How should we handle the JPQL DISTINCT keyword

3 messages Options
Embed this post
Permalink
Michael Dick

How should we handle the JPQL DISTINCT keyword

Reply Threaded More More options
Print post
Permalink
Hi all,

Currently we handle the JPQL DISTINCT keyword as a 1:1 mapping to the SQL
DISTINCT keyword. So the following
JPQL:  "SELECT DISTINCT b FROM Book b WHERE b.title = 'Gone Sailing'"
may result in the following SQL
SQL : "SELECT DISTINCT t0.id, t0.dueDate, t0.title, . . . FROM Book t0 WHERE
t0.title = 'Gone Sailing'"

This works fine for most queries, but when I was looking into OPENJPA-894 I
noticed a problem with some relationships and the JOIN FETCH clause. A JOIN
FETCH looking like this :
JPQL: "SELECT b from Book b JOIN FETCH b.subjects WHERE b.title = 'Gone
Sailing'"
Has two effects :
   1. It eagerly loads b.subjects
   2. It returns (potentially) multiple references to the same book. One
reference to Book(id=1) for every subject associated with Book(id=1).

The resulting SQL may look like this (in this case Book is MxM with Subject)
:
SQL "SELECT t0.oid, t0.dueDate, t0.title, t1.BOOKS_OID, t2.oid, t2.name FROM
LIBBOOK t0 INNER JOIN LIBSUBJECT_LIBBOOK t1 ON t0.oid = t1.BOOKS_OID INNER
JOIN LIBSUBJECT t2 ON t1.SUBJECTS_OID = t2.oid WHERE t0.title = 'Gone
Fishing'"

Lets say that the Book with title = 'Gone Sailing' has two subjects :
Outdoors and Sportsman.

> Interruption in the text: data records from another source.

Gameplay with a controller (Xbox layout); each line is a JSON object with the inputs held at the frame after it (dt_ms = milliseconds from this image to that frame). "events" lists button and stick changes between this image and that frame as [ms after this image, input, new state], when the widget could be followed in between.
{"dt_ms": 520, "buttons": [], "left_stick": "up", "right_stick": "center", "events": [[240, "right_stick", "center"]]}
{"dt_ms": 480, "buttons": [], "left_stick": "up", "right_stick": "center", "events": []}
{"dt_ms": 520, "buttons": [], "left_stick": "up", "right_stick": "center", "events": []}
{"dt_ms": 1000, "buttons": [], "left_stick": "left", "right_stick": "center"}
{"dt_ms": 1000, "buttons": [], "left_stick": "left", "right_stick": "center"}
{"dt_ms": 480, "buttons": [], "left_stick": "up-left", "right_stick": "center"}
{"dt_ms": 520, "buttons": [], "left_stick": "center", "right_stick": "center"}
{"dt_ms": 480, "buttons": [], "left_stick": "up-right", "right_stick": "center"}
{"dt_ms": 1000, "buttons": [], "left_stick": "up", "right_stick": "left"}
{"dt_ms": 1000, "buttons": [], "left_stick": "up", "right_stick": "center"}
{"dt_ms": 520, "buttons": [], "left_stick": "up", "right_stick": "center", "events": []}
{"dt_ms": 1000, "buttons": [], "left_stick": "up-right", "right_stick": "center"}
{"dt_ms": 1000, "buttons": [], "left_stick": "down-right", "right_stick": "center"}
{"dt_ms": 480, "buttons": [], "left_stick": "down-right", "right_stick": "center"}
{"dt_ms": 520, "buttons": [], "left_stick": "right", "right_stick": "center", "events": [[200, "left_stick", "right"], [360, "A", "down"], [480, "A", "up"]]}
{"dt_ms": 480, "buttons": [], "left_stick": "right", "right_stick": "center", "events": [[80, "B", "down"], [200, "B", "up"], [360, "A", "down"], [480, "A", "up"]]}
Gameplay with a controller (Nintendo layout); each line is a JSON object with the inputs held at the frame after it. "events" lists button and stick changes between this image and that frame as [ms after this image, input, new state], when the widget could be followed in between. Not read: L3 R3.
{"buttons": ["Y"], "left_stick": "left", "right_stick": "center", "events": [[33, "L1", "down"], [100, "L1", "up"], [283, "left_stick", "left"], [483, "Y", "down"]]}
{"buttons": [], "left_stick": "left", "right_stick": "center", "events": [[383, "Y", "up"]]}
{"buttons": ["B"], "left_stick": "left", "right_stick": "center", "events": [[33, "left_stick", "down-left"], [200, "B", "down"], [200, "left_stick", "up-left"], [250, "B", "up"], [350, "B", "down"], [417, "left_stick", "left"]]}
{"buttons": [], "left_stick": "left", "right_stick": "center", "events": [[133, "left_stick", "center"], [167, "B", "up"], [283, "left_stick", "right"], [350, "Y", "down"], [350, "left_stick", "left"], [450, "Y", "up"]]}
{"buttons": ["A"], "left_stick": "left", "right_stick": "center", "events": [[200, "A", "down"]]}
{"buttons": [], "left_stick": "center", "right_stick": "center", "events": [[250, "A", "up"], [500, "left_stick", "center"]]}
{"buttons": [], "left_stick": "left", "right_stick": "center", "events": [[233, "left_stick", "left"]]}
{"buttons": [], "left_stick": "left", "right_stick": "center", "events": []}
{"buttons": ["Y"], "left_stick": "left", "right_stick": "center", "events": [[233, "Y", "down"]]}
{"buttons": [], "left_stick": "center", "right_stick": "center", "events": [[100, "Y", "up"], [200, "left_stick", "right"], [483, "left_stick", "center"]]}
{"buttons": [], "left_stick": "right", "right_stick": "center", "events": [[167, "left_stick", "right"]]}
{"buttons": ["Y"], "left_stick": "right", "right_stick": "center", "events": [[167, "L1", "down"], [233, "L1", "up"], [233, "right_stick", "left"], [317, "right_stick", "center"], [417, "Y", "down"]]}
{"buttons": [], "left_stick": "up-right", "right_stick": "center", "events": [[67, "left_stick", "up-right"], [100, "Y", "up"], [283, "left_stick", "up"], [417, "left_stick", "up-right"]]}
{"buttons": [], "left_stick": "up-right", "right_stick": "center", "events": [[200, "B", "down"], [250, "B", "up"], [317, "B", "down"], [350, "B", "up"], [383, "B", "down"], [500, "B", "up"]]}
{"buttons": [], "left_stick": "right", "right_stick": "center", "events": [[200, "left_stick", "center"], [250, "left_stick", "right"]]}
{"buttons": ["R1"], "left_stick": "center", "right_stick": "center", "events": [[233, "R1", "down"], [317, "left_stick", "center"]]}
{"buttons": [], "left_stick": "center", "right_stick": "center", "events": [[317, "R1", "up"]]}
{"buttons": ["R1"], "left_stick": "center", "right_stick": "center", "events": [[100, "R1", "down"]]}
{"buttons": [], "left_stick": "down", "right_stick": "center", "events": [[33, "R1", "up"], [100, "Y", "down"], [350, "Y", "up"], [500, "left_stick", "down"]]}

In that case the SQL will return two rows that look
something like this :

OID    DUEDATE    TITLE          BOOKS_OID  OID  NAME
----   ---------- ---------      ---------- ---- -----------
3      2009-11-11 Gone Fishing   3          12   Outdoors
3      2009-11-11 Gone Fishing   3          13   Sportsman

The fix for OPENJPA-894 generates a result list with two references to the
same Book(id=3).

If you only wanted eager fetching of b.subjects, and didn't want duplicates
a good first guess would be to add the DISTINCT keyword (I'm finally getting
back to the subject)

JPQL : "SELECT DISTINCT b from Book b JOIN FETCH b.subjects WHERE b.title =
'Gone Sailing'"
SQL :  "SELECT DISTINCT t0.oid, t0.dueDate, t0.title, t1.BOOKS_OID, t2.oid,
t2.name FROM LIBBOOK t0 INNER JOIN LIBSUBJECT_LIBBOOK t1 ON t0.oid =
t1.BOOKS_OID INNER JOIN LIBSUBJECT t2 ON t1.SUBJECTS_OID = t2.oid WHERE
t0.title = 'Gone Fishing'"

We'll still get the same two rows because the SQL DISTINCT keyword is
applied to all permutations of the columns - not just the oid (and if it did
only apply to the oid we wouldn't be eagerly loading b.subjects anyway). As
a result I think we'll have to use a SetBackedList (or otherwise enforce
distinct results after getting rows from SQL) as our ResultList.

I have a patch that does this, and resolves the use case I described above
(it's in the TestLibService unit test), but I'm open to any other ideas for
ways to resolve the problem.

Thanks,
-mike
Pinaki Poddar

Re: How should we handle the JPQL DISTINCT keyword

Reply Threaded More More options
Print post
Permalink
Hi Mike,
  Very good description of the problem.
  JOIN FETCH is one place where the assumption that a object-oriented query is same as a row-based query shows its strain. DISTINCT in JPQL referred to b, while DISTINCT in SQL referred to the row it selects -- and b is not a row but the root of an object graph!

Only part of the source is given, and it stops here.